The guide lead us to another part of the river where an elephant was waiting and swaying and watching us. It was wearing an ornate saddle and there was a man on his neck. Our guide motioned for us to get on the ramp next to the elephant and to climb on. I felt awful for the elephant but was relieved to see that the trainer wasn't cruel or mean. I climbed up and on and looked down I realized how tall the animal really was. Elephants are big. We set off on the next part of the safari swaying from left to right, looking carefully into the trees for the elusive rhino. We were just there to see one, nothing more, nothing less, and the chances of us doing so were slim. We weren't expecting to see one as so many travelers had been here before us and seen nothing. We were going to get lucky, I could feel it. First we we were going to get wet. Soaking wet. Picture this: an elephant, a wide river we had to cross, and a guide with a wicked sense of humor. The elephant had to be encouraged to enter the chilly water but once it was in, it decided to enjoy itself thoroughly.
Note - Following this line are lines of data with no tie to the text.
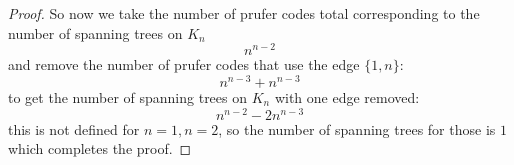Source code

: \documentclass{article}
\begin{document}
\begin{proof}
        So now we take the number of prufer codes total corresponding to the number of spanning trees on $K_{n}$
            \begin{equation*}
                n^{n - 2}
            \end{equation*}
        and remove the number of prufer codes that use the edge $\{1, n\}$:
            \begin{equation*}
                n^{n - 3} + n^{n - 3}
            \end{equation*}
        to get the number of spanning trees on $K_{n}$ with one edge removed:
            \begin{equation*}
                n^{n - 2} - 2n^{n - 3}
            \end{equation*}
        this is not defined for $n = 1, n = 2$, so the number of spanning trees for those is $1$ which completes the proof.
    \end{proof}
\end{document}
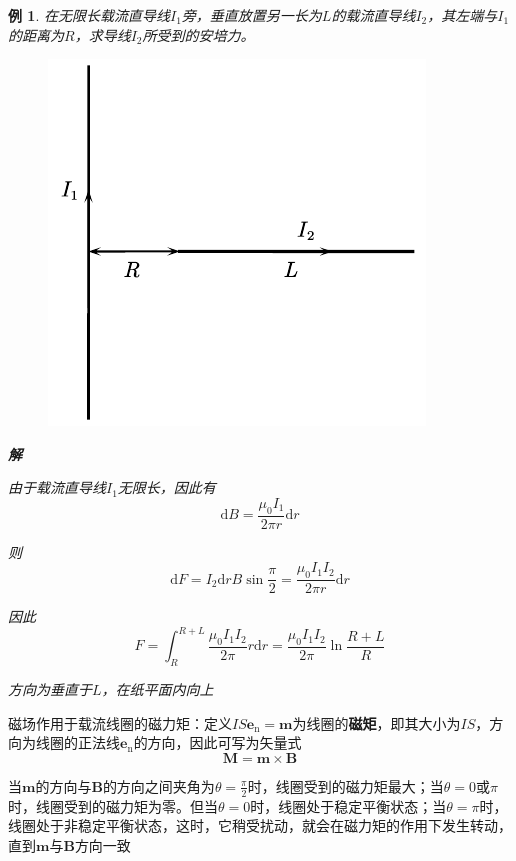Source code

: \documentclass[12pt, a4paper, twoside]{ctexbook}
\newtheorem{example}[theorem]{例}
\begin{document}
\begin{example}
    在无限长载流直导线$I_1$旁，垂直放置另一长为$L$的载流直导线$I_2$，其左端与$I_1$的距离为$R$，求导线$I_2$所受到的安培力。
    \begin{figure}[H]
        \centerline{\includegraphics[scale=0.90]{CH10EX07.pdf}}
    \end{figure}
    
    \noindent\textbf{解}
    
    由于载流直导线$I_1$无限长，因此有
    $$
    \mathrm{d}B=\frac{\mu_0I_1}{2\pi r}\mathrm{d}r
    $$

    则
    $$
    \mathrm{d}F=I_2\mathrm{d}rB\sin\frac{\pi}{2}=\frac{\mu_0I_1I_2}{2\pi r}\mathrm{d}r
    $$

    因此
    $$
    F=\int_{R}^{R+L}\frac{\mu_0I_1I_2}{2\pi}r\mathrm{d}r=\frac{\mu_0I_1I_2}{2\pi}\ln\frac{R+L}{R}
    $$
    
    方向为垂直于$L$，在纸平面内向上
\end{example}

{\sonti 磁场作用于载流线圈的磁力矩}：定义$IS\boldsymbol{e}_\mathrm{n}=\boldsymbol{m}$为线圈的\textbf{磁矩}，即其大小为$IS$，方向为线圈的正法线$\boldsymbol{e}_\mathrm{n}$的方向，因此可写为矢量式
$$
\boldsymbol{M}=\boldsymbol{m}\times\boldsymbol{B}
$$

当$\boldsymbol{m}$的方向与$\boldsymbol{B}$的方向之间夹角为$\theta=\frac{\pi}{2}$时，线圈受到的磁力矩最大；当$\theta=0$或$\pi$时，线圈受到的磁力矩为零。但当$\theta=0$时，线圈处于稳定平衡状态；当$\theta=\pi$时，线圈处于非稳定平衡状态，这时，它稍受扰动，就会在磁力矩的作用下发生转动，直到$\boldsymbol{m}$与$\boldsymbol{B}$方向一致
\end{document}
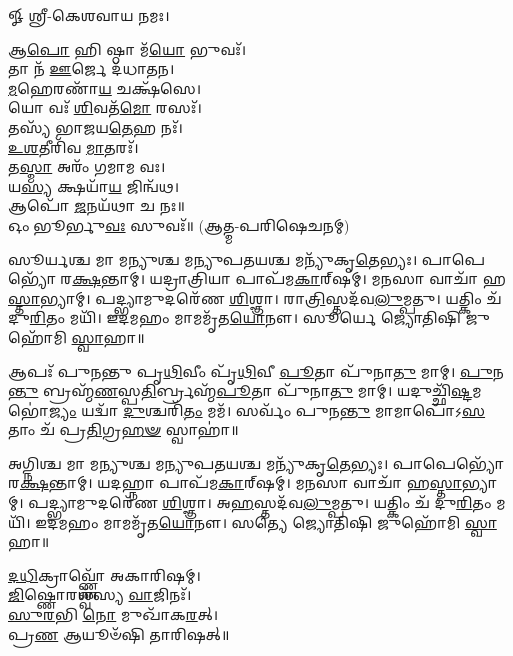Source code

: 
𑍐 𑌶𑍍𑌰𑍀-𑌕𑍇𑌶𑌵𑌾𑌯 𑌨𑌮𑌃।

𑌆\-\ul{𑌪𑍋} 𑌹𑌿 𑌷𑍍𑌠𑌾 𑌮᳴\-\ul{𑌯𑍋} 𑌭𑍁𑌵𑌃᳴।\\
𑌤𑌾 𑌨᳴ \ul{𑌊}\-𑌰𑍍𑌜𑍇 𑌦᳴𑌧𑌾𑌤𑌨।\\
\-\ul{𑌮}\-𑌹𑍇𑌰𑌣𑌾᳴\-\ul{𑌯} 𑌚𑌕𑍍𑌷᳴𑌸𑍇।\\
𑌯𑍋 𑌵𑌃᳴ \ul{𑌶𑌿}\-𑌵𑌤᳴\-\ul{𑌮𑍋} 𑌰𑌸𑌃᳴।\\
𑌤𑌸𑍍𑌯᳴ 𑌭𑌾𑌜𑌯\-\ul{𑌤𑍇}\-𑌹 𑌨𑌃᳴।\\
\-\ul{𑌉}\-\-\ul{𑌶}\-𑌤𑍀𑌰𑌿᳴𑌵 \ul{𑌮𑌾}\-𑌤𑌰𑌃᳴।\\
𑌤\-\ul{𑌸𑍍𑌮𑌾} 𑌅𑌰𑌂᳴ 𑌗𑌮𑌾𑌮 𑌵𑌃।\\
𑌯\-\ul{𑌸𑍍𑌯} 𑌕𑍍𑌷𑌯𑌾᳴\-\ul{𑌯} 𑌜𑌿𑌨𑍍𑌵᳴𑌥।\\
𑌆𑌪𑍋᳴ \ul{𑌜}\-𑌨𑌯᳴𑌥𑌾 𑌚 𑌨𑌃॥\\

𑌓𑌂 𑌭𑍂𑌰𑍍𑌭𑍁\-\ul{𑌵𑌃} 𑌸𑍁𑌵𑌃᳴॥ (𑌆𑌤𑍍𑌮-𑌪𑌰𑌿𑌷𑍇𑌚𑌨𑌮𑍍)

𑌸𑍂𑌰𑍍𑌯𑌶𑍍𑌚 𑌮𑌾 𑌮𑌨𑍍𑌯𑍁𑌶𑍍𑌚 𑌮𑌨𑍍𑌯𑍁𑌪𑌤𑌯𑌶𑍍𑌚 𑌮𑌨𑍍𑌯𑍁᳴𑌕𑍃\-\ul{𑌤𑍇}\-𑌭𑍍𑌯𑌃। 𑌪𑌾𑌪𑍇𑌭𑍍𑌯𑍋᳴ 𑌰\-\ul{𑌕𑍍𑌷}\-𑌨𑍍𑌤𑌾𑌮𑍍। 𑌯𑌦𑍍𑌰𑌾𑌤𑍍𑌰𑌿𑌯𑌾 𑌪𑌾𑌪᳴𑌮\-\ul{𑌕𑌾}\-𑌰𑍍‌𑌷𑌮𑍍। 𑌮𑌨𑌸𑌾 𑌵𑌾𑌚𑌾᳴ 𑌹\-\ul{𑌸𑍍𑌤𑌾}\-𑌭𑍍𑌯𑌾𑌮𑍍। 𑌪𑌦𑍍𑌭𑍍𑌯𑌾𑌮𑍁𑌦𑌰𑍇᳴𑌣 \ul{𑌶𑌿}\-𑌶𑍍𑌞𑌾। 𑌰𑌾\-\ul{𑌤𑍍𑌰𑌿}\-𑌸𑍍𑌤𑌦᳴𑌵\-\ul{𑌲𑍁}\-𑌮𑍍𑌪𑌤𑍁। 𑌯𑌤𑍍𑌕𑌿𑌂 𑌚᳴ 𑌦𑍁\-\ul{𑌰𑌿}\-𑌤𑌂 𑌮𑌯𑌿᳴। 𑌇𑌦𑌮𑌹𑌂 𑌮𑌾𑌮𑌮𑍃᳴𑌤\-\ul{𑌯𑍋}\-𑌨𑍗। 𑌸𑍂𑌰𑍍𑌯𑍇 𑌜𑍍𑌯𑍋𑌤𑌿𑌷𑌿 𑌜𑍁𑌹𑍋᳴𑌮𑌿 \ul{𑌸𑍍𑌵𑌾}\-𑌹𑌾॥


𑌆𑌪𑌃᳴ 𑌪𑍁𑌨𑌨𑍍𑌤𑍁 𑌪𑍃\-\ul{𑌥𑌿}\-𑌵𑍀𑌂 𑌪𑍃᳴\-\ul{𑌥𑌿}\-𑌵𑍀 \ul{𑌪𑍂}\-𑌤𑌾 𑌪𑍁᳴𑌨𑌾\-\ul{𑌤𑍁} 𑌮𑌾𑌮𑍍। \ul{𑌪𑍁}\-𑌨\-\ul{𑌨𑍍𑌤𑍁} 𑌬𑍍𑌰𑌹𑍍𑌮᳴\-\ul{𑌣}\-𑌸𑍍𑌪\-\ul{𑌤𑌿}\-𑌰𑍍𑌬𑍍𑌰𑌹𑍍𑌮᳴\-\ul{𑌪𑍂}\-𑌤𑌾 𑌪𑍁᳴𑌨𑌾\-\ul{𑌤𑍁} 𑌮𑌾𑌮𑍍। 𑌯𑌦𑍁𑌚𑍍𑌛𑌿᳴\-\ul{𑌷𑍍𑌟}\-𑌮𑌭𑍋॑\-\ul{𑌜𑍍𑌯𑌂} 𑌯𑌦𑍍𑌵𑌾᳴ \ul{𑌦𑍁}\-𑌶𑍍𑌚𑌰𑌿᳴\-\ul{𑌤𑌂} 𑌮𑌮᳴। 𑌸𑌰𑍍𑌵𑌂᳴ 𑌪𑍁𑌨\-\ul{𑌨𑍍𑌤𑍁} 𑌮𑌾𑌮𑌾𑌪𑍋᳴𑌽\-\ul{𑌸}\-𑌤𑌾𑌂 𑌚᳴ 𑌪𑍍𑌰\-\ul{𑌤𑌿}\-𑌗𑍍𑌰\-\ul{𑌹}\-\-\ul{𑍟} 𑌸𑍍𑌵𑌾𑌹𑌾॑॥


𑌅𑌗𑍍𑌨𑌿𑌶𑍍𑌚 𑌮𑌾 𑌮𑌨𑍍𑌯𑍁𑌶𑍍𑌚 𑌮𑌨𑍍𑌯𑍁𑌪𑌤𑌯𑌶𑍍𑌚 𑌮𑌨𑍍𑌯𑍁᳴𑌕𑍃\-\ul{𑌤𑍇}\-𑌭𑍍𑌯𑌃। 𑌪𑌾𑌪𑍇𑌭𑍍𑌯𑍋᳴ 𑌰\-\ul{𑌕𑍍𑌷}\-𑌨𑍍𑌤𑌾𑌮𑍍। 𑌯𑌦𑌹𑍍𑌨𑌾 𑌪𑌾𑌪᳴𑌮\-\ul{𑌕𑌾}\-𑌰𑍍‌𑌷𑌮𑍍। 𑌮𑌨𑌸𑌾 𑌵𑌾𑌚𑌾᳴ 𑌹\-\ul{𑌸𑍍𑌤𑌾}\-𑌭𑍍𑌯𑌾𑌮𑍍। 𑌪𑌦𑍍𑌭𑍍𑌯𑌾𑌮𑍁𑌦𑌰𑍇᳴𑌣 \ul{𑌶𑌿}\-𑌶𑍍𑌞𑌾। 𑌅\-\ul{𑌹}\-𑌸𑍍𑌤𑌦᳴𑌵\-\ul{𑌲𑍁}\-𑌮𑍍𑌪𑌤𑍁। 𑌯𑌤𑍍𑌕𑌿𑌂 𑌚᳴ 𑌦𑍁\-\ul{𑌰𑌿}\-𑌤𑌂 𑌮𑌯𑌿᳴। 𑌇𑌦𑌮𑌹𑌂 𑌮𑌾𑌮𑌮𑍃᳴𑌤\-\ul{𑌯𑍋}\-𑌨𑍗। 𑌸𑌤𑍍𑌯𑍇 𑌜𑍍𑌯𑍋𑌤𑌿𑌷𑌿 𑌜𑍁𑌹𑍋᳴𑌮𑌿 \ul{𑌸𑍍𑌵𑌾}\-𑌹𑌾॥



\-\ul{𑌦}\-\-\ul{𑌧𑌿}\-𑌕𑍍𑌰𑌾𑌵𑍍𑌣𑍍𑌣𑍋᳴ 𑌅𑌕𑌾𑌰𑌿𑌷𑌮𑍍।\\
 \ul{𑌜𑌿}\-𑌷𑍍𑌣𑍋𑌰𑌶𑍍𑌵᳴𑌸𑍍𑌯 \ul{𑌵𑌾}\-𑌜𑌿𑌨𑌃᳴।\\
\-\ul{𑌸𑍁}\-\-\ul{𑌰}\-𑌭𑌿 \ul{𑌨𑍋} 𑌮𑍁𑌖𑌾᳴𑌕\-\ul{𑌰}\-𑌤𑍍।\\
𑌪𑍍𑌰\-\ul{𑌣} 𑌆𑌯𑍂𑍞᳴𑌷𑌿 𑌤𑌾𑌰𑌿𑌷𑌤𑍍॥\\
One trunk full of water later we were the soggy passengers aboard. As the elephant sprayed us, it trumpeted and I'm positive, laughed. We were absolutely soaking wet and I carefully checked the camera to make sure it wasn't drenched too. Luckily my swift reflexes had kicked in and I'd put the camera up my shirt and under my bra. I know, I am very protective of my camera, and would have done anything to protect it. The camera was dry.
The river was finally crossed after a couple more drenchings from the elephant and more hearty laughing from its trainer. The other side looked the same as the side before but had more elephants with more tourists darting in and out of the trees. We headed in to find a rhino.